Extracted material:
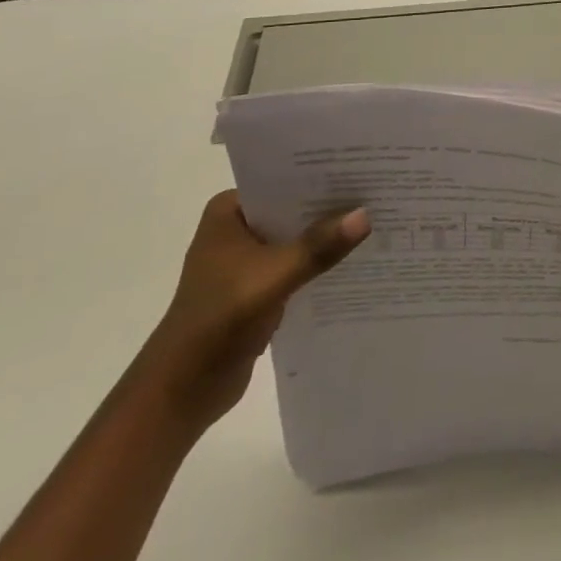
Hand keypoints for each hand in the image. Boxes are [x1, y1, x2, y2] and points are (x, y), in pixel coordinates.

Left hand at [135, 191, 369, 436]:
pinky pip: (299, 264)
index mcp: (229, 212)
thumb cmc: (217, 322)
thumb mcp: (273, 277)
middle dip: (332, 206)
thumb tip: (366, 215)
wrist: (180, 393)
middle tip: (381, 191)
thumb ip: (318, 247)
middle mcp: (238, 228)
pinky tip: (358, 259)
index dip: (324, 174)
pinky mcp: (259, 288)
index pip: (285, 180)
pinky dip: (321, 263)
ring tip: (378, 220)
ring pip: (299, 237)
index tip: (366, 166)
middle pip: (295, 208)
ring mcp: (247, 260)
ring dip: (329, 236)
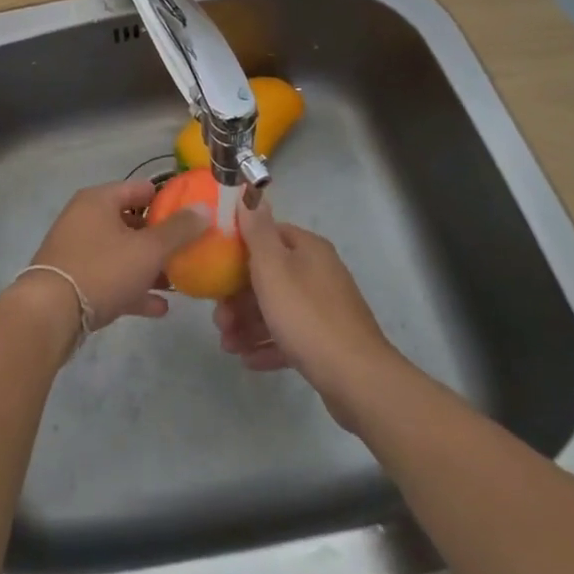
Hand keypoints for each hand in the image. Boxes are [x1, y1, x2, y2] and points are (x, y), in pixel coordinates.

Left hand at [23, 178, 207, 329]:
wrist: (51, 313)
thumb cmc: (102, 269)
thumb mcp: (147, 249)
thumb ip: (178, 230)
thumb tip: (204, 209)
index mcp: (99, 200)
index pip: (140, 189)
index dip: (168, 200)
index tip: (193, 215)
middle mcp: (86, 218)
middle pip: (131, 222)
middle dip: (160, 238)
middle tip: (188, 252)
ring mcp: (78, 250)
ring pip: (122, 253)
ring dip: (149, 266)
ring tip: (178, 281)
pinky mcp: (75, 280)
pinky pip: (111, 278)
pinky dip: (133, 288)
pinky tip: (159, 308)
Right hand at [213, 196, 400, 428]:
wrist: (358, 380)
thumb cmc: (307, 315)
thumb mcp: (273, 267)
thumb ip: (258, 231)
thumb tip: (251, 193)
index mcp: (308, 249)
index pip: (268, 236)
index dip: (239, 250)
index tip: (215, 269)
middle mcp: (319, 273)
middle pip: (269, 276)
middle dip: (238, 297)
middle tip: (218, 319)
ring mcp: (325, 309)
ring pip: (277, 309)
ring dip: (248, 324)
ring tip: (228, 346)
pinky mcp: (327, 342)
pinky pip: (291, 337)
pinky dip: (268, 344)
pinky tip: (248, 360)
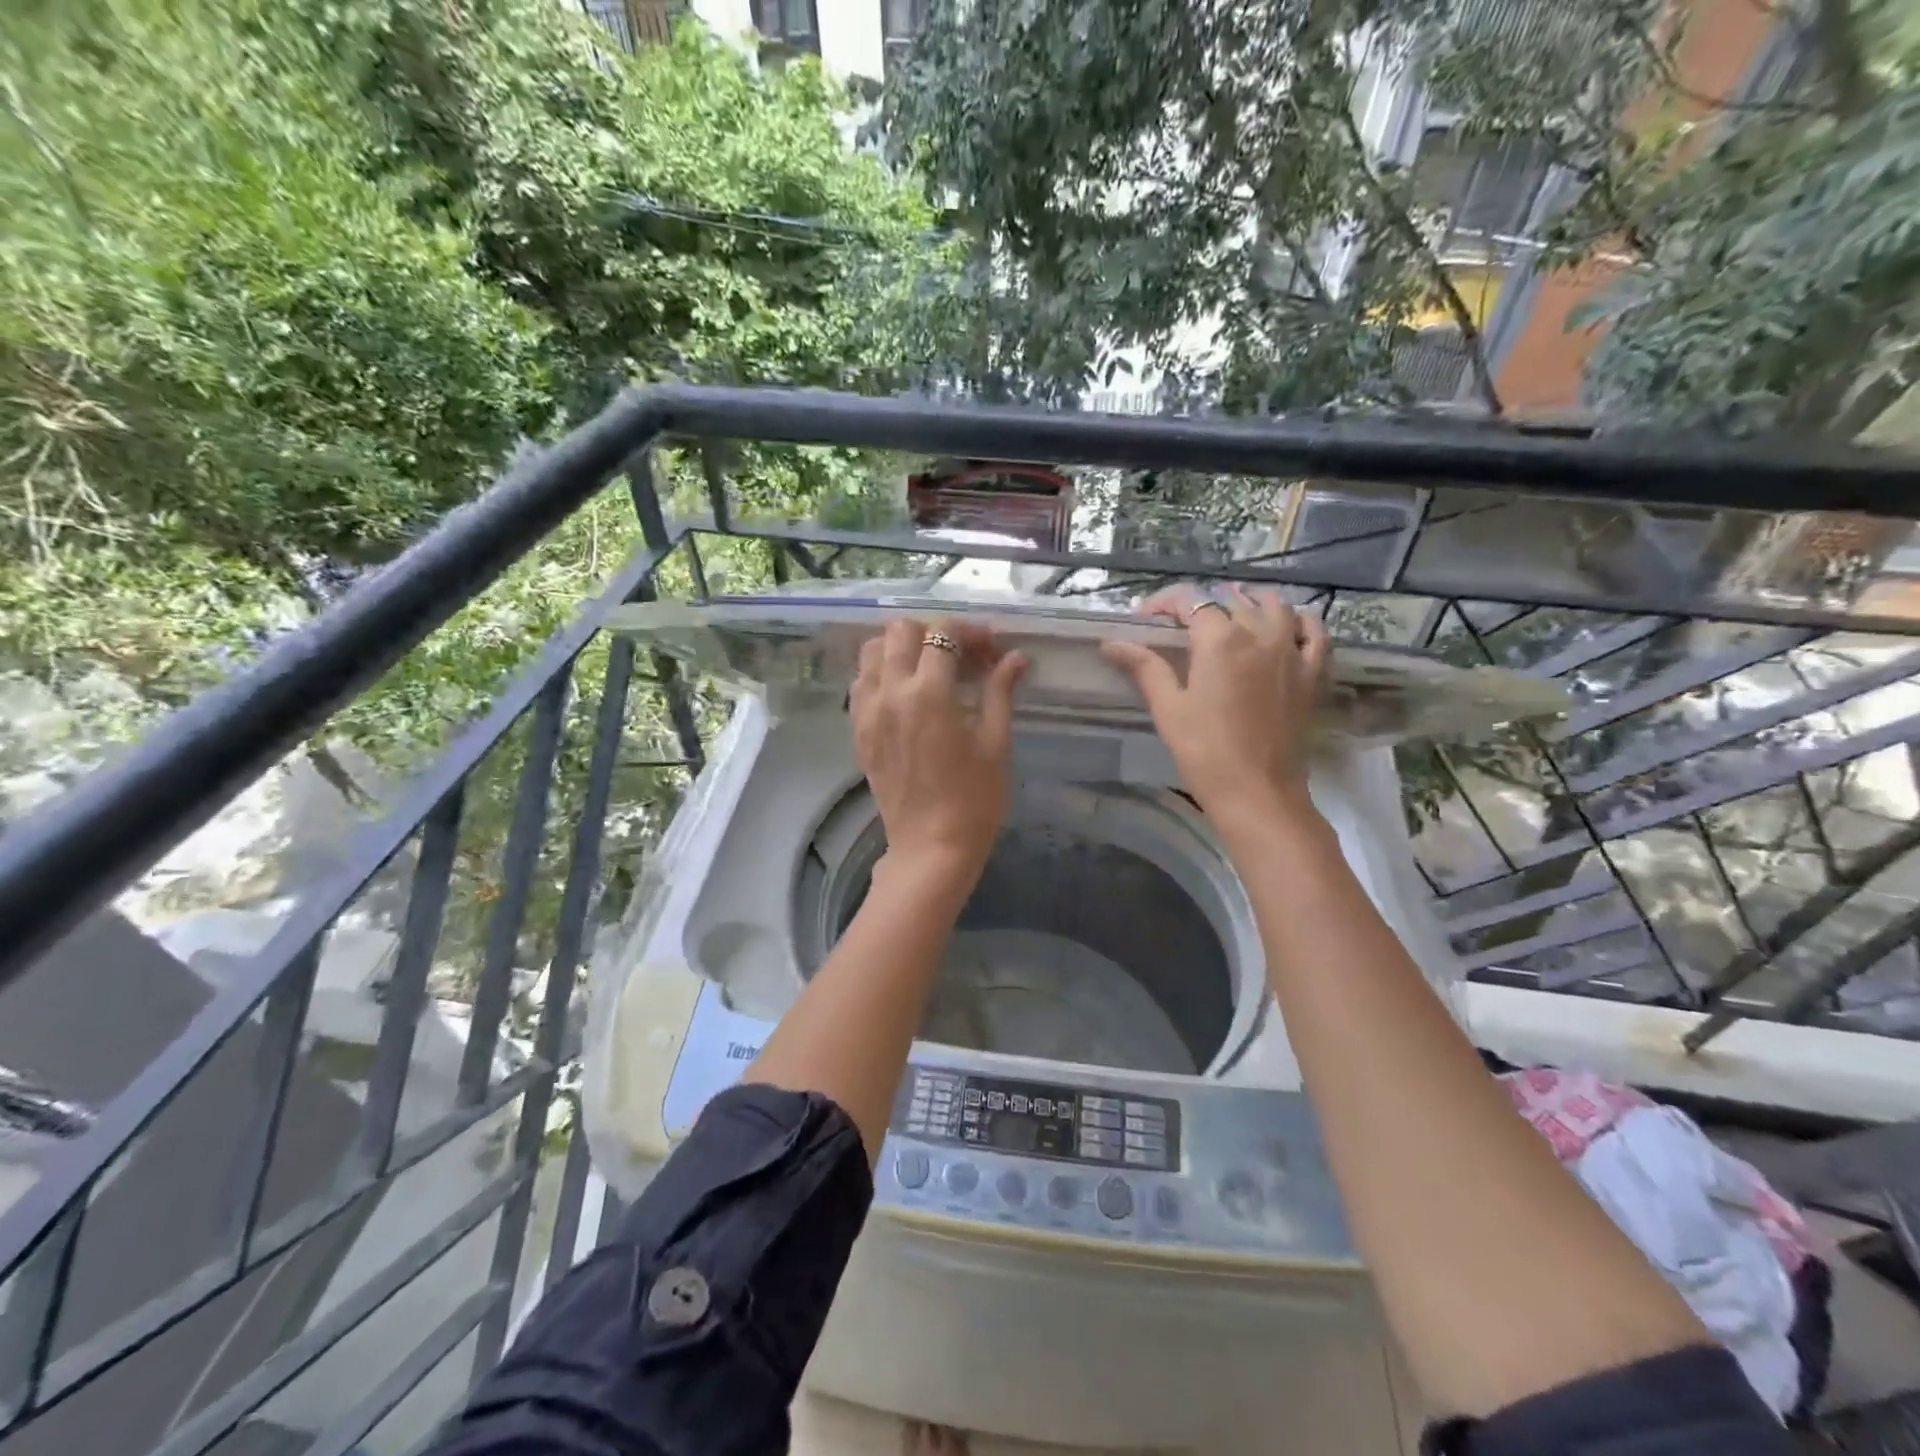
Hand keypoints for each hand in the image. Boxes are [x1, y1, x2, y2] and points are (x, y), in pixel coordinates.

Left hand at [851, 619, 1027, 886]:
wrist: (931, 847)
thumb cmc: (974, 799)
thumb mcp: (995, 742)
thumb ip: (1000, 692)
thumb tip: (1015, 658)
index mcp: (928, 693)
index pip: (942, 634)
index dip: (969, 632)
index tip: (989, 649)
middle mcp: (890, 693)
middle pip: (899, 631)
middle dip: (932, 633)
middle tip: (959, 657)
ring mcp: (868, 712)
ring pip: (871, 652)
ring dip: (900, 649)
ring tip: (928, 669)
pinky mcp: (858, 732)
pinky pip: (860, 684)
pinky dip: (880, 674)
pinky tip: (904, 693)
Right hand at [1102, 585, 1329, 835]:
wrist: (1258, 793)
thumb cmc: (1205, 751)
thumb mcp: (1168, 708)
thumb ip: (1144, 668)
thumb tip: (1111, 643)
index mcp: (1219, 640)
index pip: (1190, 601)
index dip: (1164, 603)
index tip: (1145, 618)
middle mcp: (1259, 634)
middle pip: (1230, 602)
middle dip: (1202, 606)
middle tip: (1180, 628)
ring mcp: (1292, 651)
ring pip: (1274, 606)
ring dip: (1249, 603)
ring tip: (1230, 616)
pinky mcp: (1312, 674)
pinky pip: (1314, 632)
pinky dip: (1299, 621)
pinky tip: (1286, 626)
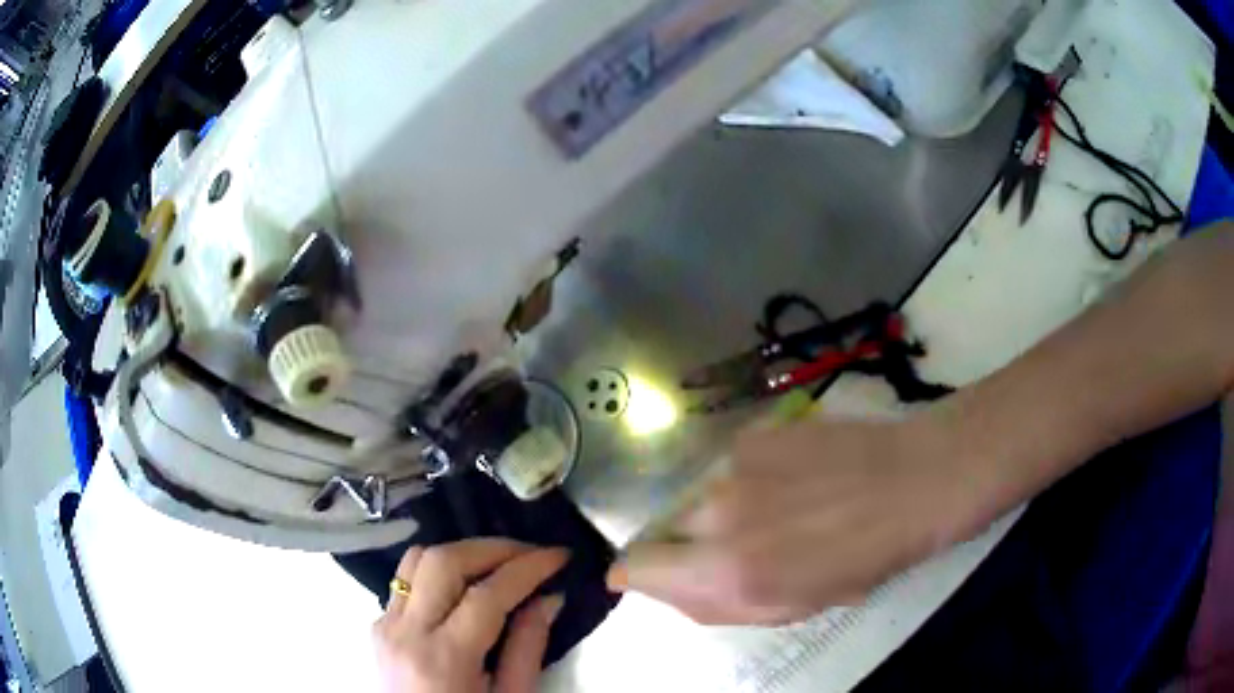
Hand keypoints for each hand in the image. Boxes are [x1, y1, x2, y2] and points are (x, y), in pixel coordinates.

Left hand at [372, 539, 567, 692]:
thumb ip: (528, 648)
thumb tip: (548, 597)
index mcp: (444, 660)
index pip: (486, 595)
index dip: (526, 568)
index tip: (559, 555)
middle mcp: (404, 632)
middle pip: (443, 562)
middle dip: (492, 548)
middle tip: (531, 553)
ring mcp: (383, 624)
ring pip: (416, 559)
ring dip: (461, 551)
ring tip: (500, 563)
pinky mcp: (377, 623)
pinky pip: (405, 579)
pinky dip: (438, 570)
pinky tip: (465, 585)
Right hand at [607, 418, 978, 624]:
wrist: (912, 482)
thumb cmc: (862, 559)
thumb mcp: (790, 607)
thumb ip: (715, 605)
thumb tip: (665, 587)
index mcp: (728, 571)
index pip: (635, 567)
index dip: (637, 575)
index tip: (651, 577)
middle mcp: (717, 514)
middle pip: (665, 531)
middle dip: (690, 546)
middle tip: (742, 549)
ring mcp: (734, 466)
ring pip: (697, 497)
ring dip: (720, 512)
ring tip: (776, 511)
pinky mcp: (754, 433)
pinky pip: (727, 467)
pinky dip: (745, 480)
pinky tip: (791, 479)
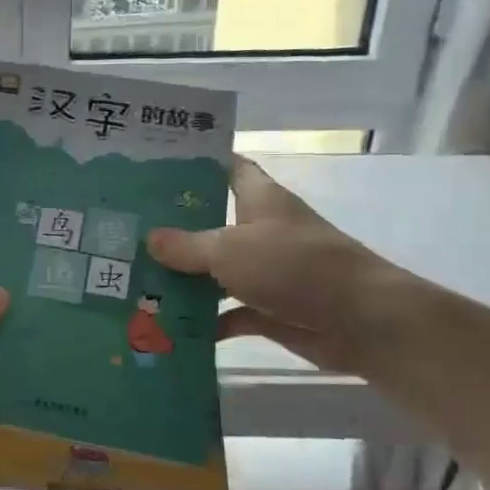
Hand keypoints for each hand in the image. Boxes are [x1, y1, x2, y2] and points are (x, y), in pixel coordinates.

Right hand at [146, 157, 388, 371]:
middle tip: (126, 230)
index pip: (228, 168)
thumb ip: (186, 245)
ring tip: (135, 280)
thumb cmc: (296, 267)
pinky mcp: (270, 309)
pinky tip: (169, 325)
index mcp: (259, 200)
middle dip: (173, 229)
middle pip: (211, 222)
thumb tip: (149, 238)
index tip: (155, 167)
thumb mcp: (230, 249)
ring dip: (183, 279)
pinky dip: (205, 320)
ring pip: (216, 271)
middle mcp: (261, 231)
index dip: (196, 164)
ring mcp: (267, 272)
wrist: (363, 322)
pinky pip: (228, 312)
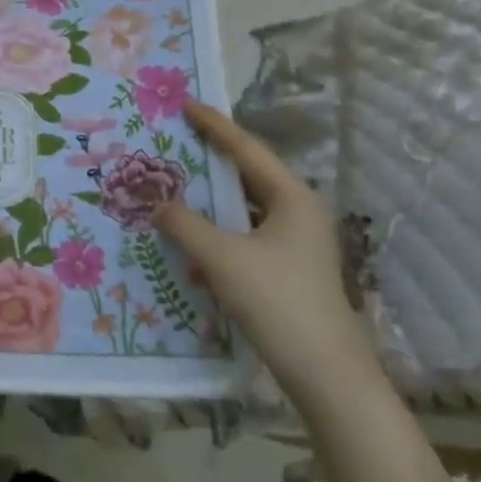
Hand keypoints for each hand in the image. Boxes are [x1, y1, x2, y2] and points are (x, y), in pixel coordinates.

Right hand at [156, 100, 380, 406]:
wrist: (327, 377)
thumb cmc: (278, 302)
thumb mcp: (222, 258)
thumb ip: (184, 223)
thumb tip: (153, 200)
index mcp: (292, 197)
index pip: (246, 149)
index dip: (214, 125)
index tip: (185, 104)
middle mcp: (298, 212)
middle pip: (248, 175)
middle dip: (210, 159)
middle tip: (175, 139)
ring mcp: (296, 243)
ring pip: (246, 207)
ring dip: (212, 198)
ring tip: (176, 182)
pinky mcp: (288, 270)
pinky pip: (246, 234)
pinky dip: (219, 229)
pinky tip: (192, 237)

Problem: Write the records above out again exactly, with no pictures in your copy.

Task answer:
Hand keypoints for each hand in the image. Boxes are [x1, y1, x2, y2] and points are (x, y), in pixel coordinates.

Left hand at [135, 191, 369, 436]:
pinky pip: (299, 264)
index mcp: (229, 212)
thumb cmc: (217, 322)
thumb mcp: (273, 277)
middle dip: (332, 206)
thumb tip: (366, 215)
wrist: (180, 393)
middle tip: (381, 191)
thumb ip: (318, 247)
middle mcp: (238, 228)
pinky tip: (358, 259)
index dip: (324, 174)
pinky mcp: (259, 288)
index pip: (285, 180)
pinky dip: (321, 263)
ring tip: (378, 220)
ring pip: (299, 237)
index tip: (366, 166)
middle pip: (295, 208)
ring mcp: (247, 260)
ring dip: (329, 236)
Hand keypoints for each hand in the image. Boxes are [x1, y1, x2, y2] and points are (x, y), in pixel coordinates.

Left hand at [23, 178, 207, 329]:
wrist: (51, 313)
thumb cmc: (102, 269)
thumb mcp: (147, 249)
thumb ip: (178, 230)
thumb tip: (204, 209)
index mcp: (99, 200)
index pip: (140, 189)
index dip: (168, 200)
index tip: (193, 215)
middle mcp: (86, 218)
middle pip: (131, 222)
middle dip: (160, 238)
middle tip: (188, 252)
ring mcp: (78, 250)
ring pip: (122, 253)
ring dip: (149, 266)
ring tip: (178, 281)
pinky mcp: (75, 280)
pinky pip: (111, 278)
pinky dip: (133, 288)
pinky tip: (159, 308)
Right hand at [213, 196, 400, 428]:
wrist: (358, 380)
thumb cmc: (307, 315)
thumb mcp: (273, 267)
thumb ip: (258, 231)
thumb tip: (251, 193)
index mcp: (308, 249)
index pip: (268, 236)
index dip: (239, 250)
index tip: (215, 269)
middle mcp: (319, 273)
middle pip: (269, 276)
middle dip: (238, 297)
middle tip: (218, 319)
ring mcp: (325, 309)
ring pip: (277, 309)
ring dip: (248, 324)
ring tip: (228, 346)
pinky mcp: (327, 342)
pinky pip: (291, 337)
pinky dip: (268, 344)
pinky tip: (248, 360)
Hand keypoints for each hand in the image. Boxes are [x1, y1, x2, y2] and points are (x, y), in pixel coordinates.

Left hand at [851, 619, 1027, 886]:
wrist: (931, 847)
thumb cmc: (974, 799)
thumb mcp: (995, 742)
thumb ip: (1000, 692)
thumb tip: (1015, 658)
index mcp: (928, 693)
index pip: (942, 634)
index dip: (969, 632)
index tip: (989, 649)
middle mcp: (890, 693)
middle pip: (899, 631)
middle dip: (932, 633)
middle tip: (959, 657)
ring mcp: (868, 712)
ring pip: (871, 652)
ring dip: (900, 649)
ring tip: (928, 669)
pinky mcp: (858, 732)
pinky pip: (860, 684)
pinky dip: (880, 674)
pinky tip: (904, 693)
Right hand at [1102, 585, 1329, 835]:
wrist: (1258, 793)
thumb cmc: (1205, 751)
thumb mcp: (1168, 708)
thumb ip: (1144, 668)
thumb tip: (1111, 643)
index mcp: (1219, 640)
index pip: (1190, 601)
index dip: (1164, 603)
index tip: (1145, 618)
middle mcp: (1259, 634)
middle pip: (1230, 602)
middle dip: (1202, 606)
middle tip: (1180, 628)
ring mcp: (1292, 651)
ring pip: (1274, 606)
ring dip: (1249, 603)
ring tip: (1230, 616)
pinky mcp: (1312, 674)
pinky pip: (1314, 632)
pinky dip: (1299, 621)
pinky tip: (1286, 626)
Hand keypoints for each hand in the image. Boxes are [x1, y1, x2, y2] and points are (x, y), in pixel coordinates.

Left hand at [372, 539, 567, 692]:
thumb ip: (528, 648)
thumb tip: (548, 597)
index mcp: (444, 660)
index pip: (486, 595)
index dip: (526, 568)
index tip: (559, 555)
middle mcp: (404, 632)
middle pip: (443, 562)
middle dip: (492, 548)
middle tip: (531, 553)
ring mcp: (383, 624)
ring pip: (416, 559)
ring dip: (461, 551)
ring tip: (500, 563)
pinky mcp: (377, 623)
pinky pip: (405, 579)
pinky dip: (438, 570)
pinky tip: (465, 585)
Right hand at [607, 418, 978, 624]:
wrist: (912, 482)
thumb cmc: (862, 559)
thumb mcp: (790, 607)
thumb ip: (715, 605)
thumb tip: (665, 587)
index mcp: (728, 571)
index pip: (635, 567)
index dip: (637, 575)
index tip: (651, 577)
middle mcp: (717, 514)
middle pip: (665, 531)
middle dip: (690, 546)
middle tip: (742, 549)
ring mcp: (734, 466)
ring pip: (697, 497)
ring dip: (720, 512)
ring tip: (776, 511)
pinky mcp: (754, 433)
pinky pip: (727, 467)
pinky dip: (745, 480)
pinky tip: (791, 479)
Hand keypoints for each hand in the image. Boxes are [x1, y1, x2, y2] and points are (x, y), in pixel coordinates.

Right hand at [146, 157, 388, 371]:
middle tip: (126, 230)
index pip: (228, 168)
thumb ip: (186, 245)
ring tip: (135, 280)
thumb cmc: (296, 267)
pinky mcp: (270, 309)
pinky tip: (169, 325)
index mcp: (259, 200)
middle dip: (173, 229)
middle pip: (211, 222)
thumb tip: (149, 238)
index tip: (155, 167)
thumb mcp: (230, 249)
ring dip: (183, 279)
pinky dip: (205, 320)
ring pip: (216, 271)
middle mcp: (261, 231)
index dip: (196, 164)
ring mcp: (267, 272)
wrist: (363, 322)
pinky pip: (228, 312)
Hand keypoints for each hand in the image. Boxes are [x1, y1, x2, y2] and points are (x, y), in pixel coordinates.

Right hand at [156, 100, 380, 406]:
wrist: (327, 377)
thumb cmc: (278, 302)
thumb mcp: (222, 258)
thumb ip: (184, 223)
thumb tip: (153, 200)
index mcp: (292, 197)
index pip: (246, 149)
index dip: (214, 125)
index tip: (185, 104)
middle mcp: (298, 212)
middle pip: (248, 175)
middle dip: (210, 159)
middle tip: (175, 139)
ring mcp: (296, 243)
ring pip: (246, 207)
ring dip: (212, 198)
ring tip: (176, 182)
pinky mcp: (288, 270)
pinky pip: (246, 234)
pinky dip: (219, 229)
pinky tip: (192, 237)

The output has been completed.